Task brief:
Go through the entries below from the first line and transcribe each one exactly, ending with the line that contains "dual-slope tail chute".

* * * * *

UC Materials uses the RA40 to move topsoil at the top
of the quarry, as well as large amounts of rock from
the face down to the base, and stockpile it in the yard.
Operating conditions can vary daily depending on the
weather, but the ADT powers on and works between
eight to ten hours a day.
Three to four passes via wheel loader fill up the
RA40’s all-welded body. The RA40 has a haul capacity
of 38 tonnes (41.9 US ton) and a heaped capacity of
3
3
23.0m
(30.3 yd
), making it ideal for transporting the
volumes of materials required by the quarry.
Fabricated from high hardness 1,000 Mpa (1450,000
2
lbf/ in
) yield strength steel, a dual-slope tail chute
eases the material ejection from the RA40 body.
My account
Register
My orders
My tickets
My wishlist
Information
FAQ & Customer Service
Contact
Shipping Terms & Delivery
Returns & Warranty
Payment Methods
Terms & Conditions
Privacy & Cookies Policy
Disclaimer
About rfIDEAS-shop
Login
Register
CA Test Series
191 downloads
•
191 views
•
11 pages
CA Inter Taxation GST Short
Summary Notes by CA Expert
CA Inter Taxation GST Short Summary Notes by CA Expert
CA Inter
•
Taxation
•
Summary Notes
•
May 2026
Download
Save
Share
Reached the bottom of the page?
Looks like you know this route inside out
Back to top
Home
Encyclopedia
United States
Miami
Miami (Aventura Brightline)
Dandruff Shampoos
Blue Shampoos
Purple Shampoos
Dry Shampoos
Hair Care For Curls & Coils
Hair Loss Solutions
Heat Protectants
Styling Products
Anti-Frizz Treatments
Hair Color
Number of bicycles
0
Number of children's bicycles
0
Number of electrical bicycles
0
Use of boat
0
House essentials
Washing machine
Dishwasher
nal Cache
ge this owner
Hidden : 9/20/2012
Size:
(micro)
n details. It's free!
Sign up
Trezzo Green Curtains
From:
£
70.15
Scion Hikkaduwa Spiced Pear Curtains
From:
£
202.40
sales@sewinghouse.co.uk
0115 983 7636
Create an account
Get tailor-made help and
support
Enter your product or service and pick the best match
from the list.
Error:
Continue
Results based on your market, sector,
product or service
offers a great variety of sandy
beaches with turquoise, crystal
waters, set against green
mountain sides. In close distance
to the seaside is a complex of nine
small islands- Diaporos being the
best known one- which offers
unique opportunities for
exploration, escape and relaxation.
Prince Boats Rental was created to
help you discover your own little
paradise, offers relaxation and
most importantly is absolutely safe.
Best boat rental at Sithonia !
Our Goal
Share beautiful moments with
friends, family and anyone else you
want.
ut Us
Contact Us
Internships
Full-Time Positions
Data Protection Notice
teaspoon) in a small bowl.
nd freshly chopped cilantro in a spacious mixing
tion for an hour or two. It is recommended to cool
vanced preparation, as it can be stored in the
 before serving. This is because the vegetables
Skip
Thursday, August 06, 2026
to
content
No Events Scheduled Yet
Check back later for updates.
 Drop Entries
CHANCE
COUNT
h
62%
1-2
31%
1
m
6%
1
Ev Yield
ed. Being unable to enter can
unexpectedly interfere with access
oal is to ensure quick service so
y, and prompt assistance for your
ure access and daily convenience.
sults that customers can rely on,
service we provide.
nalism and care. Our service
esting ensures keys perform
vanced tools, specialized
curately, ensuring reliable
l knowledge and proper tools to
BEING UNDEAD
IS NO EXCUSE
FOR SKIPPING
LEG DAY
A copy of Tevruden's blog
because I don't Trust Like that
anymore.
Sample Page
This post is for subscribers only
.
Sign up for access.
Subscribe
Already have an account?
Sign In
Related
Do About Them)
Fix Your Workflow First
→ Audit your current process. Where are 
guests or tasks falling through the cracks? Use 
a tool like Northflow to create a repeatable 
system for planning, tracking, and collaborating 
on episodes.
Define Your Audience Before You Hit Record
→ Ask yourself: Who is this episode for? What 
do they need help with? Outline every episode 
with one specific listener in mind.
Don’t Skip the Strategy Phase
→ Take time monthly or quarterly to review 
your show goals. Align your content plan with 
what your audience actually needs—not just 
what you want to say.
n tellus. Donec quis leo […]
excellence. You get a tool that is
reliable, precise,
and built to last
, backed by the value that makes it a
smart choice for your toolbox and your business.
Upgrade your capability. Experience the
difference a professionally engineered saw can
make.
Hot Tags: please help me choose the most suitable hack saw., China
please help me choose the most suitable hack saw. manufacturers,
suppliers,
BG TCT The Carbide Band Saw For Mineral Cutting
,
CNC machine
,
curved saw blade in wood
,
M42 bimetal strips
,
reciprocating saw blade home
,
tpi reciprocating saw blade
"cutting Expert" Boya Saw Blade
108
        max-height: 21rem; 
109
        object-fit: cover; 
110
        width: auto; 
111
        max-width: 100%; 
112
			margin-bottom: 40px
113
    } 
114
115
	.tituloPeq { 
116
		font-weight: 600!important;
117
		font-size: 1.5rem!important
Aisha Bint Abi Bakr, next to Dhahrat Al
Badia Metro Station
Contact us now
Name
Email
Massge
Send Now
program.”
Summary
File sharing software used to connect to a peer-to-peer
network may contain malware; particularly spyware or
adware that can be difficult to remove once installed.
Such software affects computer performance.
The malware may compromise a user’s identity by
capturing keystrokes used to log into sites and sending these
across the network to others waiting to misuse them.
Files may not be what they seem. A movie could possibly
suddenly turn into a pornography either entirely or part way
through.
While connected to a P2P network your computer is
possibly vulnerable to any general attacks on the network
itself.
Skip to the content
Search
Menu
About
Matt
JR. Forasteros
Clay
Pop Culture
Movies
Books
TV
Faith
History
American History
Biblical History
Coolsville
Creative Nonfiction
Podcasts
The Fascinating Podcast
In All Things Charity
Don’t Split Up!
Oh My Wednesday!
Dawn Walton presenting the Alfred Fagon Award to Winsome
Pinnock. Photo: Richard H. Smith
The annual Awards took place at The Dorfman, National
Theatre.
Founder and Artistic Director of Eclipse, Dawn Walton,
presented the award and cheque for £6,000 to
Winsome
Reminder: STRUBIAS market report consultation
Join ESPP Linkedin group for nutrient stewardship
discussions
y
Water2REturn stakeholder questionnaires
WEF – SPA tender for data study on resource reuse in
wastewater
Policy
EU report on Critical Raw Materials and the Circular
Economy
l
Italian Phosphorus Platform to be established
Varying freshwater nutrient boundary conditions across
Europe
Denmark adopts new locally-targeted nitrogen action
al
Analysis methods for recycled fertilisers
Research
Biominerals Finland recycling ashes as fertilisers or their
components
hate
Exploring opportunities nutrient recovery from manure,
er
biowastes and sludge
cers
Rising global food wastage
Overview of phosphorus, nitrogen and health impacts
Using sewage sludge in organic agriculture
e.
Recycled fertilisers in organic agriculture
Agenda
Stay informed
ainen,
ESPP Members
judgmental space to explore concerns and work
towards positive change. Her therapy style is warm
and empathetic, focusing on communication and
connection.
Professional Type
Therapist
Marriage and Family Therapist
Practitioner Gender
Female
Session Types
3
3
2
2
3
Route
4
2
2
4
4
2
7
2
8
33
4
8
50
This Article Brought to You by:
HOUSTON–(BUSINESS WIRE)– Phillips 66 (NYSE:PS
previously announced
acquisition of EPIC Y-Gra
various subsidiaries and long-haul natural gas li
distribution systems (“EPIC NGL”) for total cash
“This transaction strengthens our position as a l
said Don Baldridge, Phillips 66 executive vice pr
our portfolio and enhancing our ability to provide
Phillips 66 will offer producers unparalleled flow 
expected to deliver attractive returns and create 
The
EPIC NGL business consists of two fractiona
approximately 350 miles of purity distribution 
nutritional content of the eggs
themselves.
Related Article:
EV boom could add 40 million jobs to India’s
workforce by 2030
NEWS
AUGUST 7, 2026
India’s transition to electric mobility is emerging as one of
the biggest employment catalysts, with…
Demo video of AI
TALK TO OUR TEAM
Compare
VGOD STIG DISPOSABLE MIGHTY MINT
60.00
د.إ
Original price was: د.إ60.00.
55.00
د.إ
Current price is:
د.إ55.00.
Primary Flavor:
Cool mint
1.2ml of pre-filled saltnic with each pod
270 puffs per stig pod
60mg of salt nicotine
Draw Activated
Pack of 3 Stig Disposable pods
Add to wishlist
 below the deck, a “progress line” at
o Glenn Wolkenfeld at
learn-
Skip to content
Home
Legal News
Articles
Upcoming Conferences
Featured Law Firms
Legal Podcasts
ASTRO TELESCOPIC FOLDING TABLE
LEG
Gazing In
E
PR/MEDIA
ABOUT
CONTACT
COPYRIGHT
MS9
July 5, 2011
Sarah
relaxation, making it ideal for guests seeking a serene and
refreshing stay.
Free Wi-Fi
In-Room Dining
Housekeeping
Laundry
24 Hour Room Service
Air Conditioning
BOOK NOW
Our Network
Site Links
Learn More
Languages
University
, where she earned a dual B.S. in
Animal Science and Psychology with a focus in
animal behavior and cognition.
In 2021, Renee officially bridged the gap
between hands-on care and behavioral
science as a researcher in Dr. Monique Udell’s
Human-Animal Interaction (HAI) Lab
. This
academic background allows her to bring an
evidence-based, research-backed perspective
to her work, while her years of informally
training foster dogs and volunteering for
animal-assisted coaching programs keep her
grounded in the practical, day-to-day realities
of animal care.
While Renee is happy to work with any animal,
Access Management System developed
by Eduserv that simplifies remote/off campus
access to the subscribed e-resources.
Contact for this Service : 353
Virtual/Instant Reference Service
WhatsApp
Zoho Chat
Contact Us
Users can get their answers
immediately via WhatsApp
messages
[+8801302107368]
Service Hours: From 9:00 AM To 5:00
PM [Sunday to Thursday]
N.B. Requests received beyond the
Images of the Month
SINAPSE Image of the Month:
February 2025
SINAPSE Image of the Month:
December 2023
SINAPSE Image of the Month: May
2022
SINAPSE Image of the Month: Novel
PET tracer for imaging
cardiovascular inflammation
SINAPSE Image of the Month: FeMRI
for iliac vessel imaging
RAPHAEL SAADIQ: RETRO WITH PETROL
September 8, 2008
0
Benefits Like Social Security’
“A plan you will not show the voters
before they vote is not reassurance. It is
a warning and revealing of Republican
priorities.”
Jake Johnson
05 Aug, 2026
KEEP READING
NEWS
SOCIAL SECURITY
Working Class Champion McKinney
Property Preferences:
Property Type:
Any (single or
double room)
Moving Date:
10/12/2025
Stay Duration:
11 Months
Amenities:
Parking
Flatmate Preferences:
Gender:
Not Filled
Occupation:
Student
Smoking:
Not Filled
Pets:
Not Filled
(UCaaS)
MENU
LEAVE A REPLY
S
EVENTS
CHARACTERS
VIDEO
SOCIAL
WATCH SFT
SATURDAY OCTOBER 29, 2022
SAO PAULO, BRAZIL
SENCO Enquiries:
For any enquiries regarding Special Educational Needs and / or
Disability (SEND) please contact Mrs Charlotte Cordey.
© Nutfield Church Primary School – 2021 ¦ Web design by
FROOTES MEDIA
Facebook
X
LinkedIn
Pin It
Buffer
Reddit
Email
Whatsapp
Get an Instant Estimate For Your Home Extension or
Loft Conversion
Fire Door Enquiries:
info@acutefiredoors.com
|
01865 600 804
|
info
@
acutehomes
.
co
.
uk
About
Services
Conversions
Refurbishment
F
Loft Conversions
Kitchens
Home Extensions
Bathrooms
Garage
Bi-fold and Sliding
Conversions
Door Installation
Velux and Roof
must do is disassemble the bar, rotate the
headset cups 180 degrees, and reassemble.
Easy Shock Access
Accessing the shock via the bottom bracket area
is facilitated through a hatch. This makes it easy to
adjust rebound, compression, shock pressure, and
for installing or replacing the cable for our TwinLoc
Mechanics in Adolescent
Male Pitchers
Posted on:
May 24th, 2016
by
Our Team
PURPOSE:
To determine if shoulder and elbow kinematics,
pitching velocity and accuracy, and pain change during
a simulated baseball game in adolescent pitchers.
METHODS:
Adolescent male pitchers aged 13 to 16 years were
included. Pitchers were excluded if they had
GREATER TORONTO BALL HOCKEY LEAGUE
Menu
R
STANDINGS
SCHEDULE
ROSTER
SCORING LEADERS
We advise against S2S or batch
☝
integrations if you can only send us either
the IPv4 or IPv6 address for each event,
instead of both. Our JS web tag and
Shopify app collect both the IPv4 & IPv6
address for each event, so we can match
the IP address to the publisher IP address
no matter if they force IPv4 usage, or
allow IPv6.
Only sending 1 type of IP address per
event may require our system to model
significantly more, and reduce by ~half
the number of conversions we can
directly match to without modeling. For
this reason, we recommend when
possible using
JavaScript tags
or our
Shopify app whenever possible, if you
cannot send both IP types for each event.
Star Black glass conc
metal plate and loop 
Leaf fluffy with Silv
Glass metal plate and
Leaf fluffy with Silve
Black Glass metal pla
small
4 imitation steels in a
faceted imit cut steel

* * * * *

Written answer:
UC Materials uses the RA40 to move topsoil at the top
of the quarry, as well as large amounts of rock from
the face down to the base, and stockpile it in the yard.
Operating conditions can vary daily depending on the
weather, but the ADT powers on and works between
eight to ten hours a day.
Three to four passes via wheel loader fill up the
RA40’s all-welded body. The RA40 has a haul capacity
of 38 tonnes (41.9 US ton) and a heaped capacity of
3
3
23.0m
(30.3 yd
), making it ideal for transporting the
volumes of materials required by the quarry.
Fabricated from high hardness 1,000 Mpa (1450,000
2
lbf/ in
) yield strength steel, a dual-slope tail chute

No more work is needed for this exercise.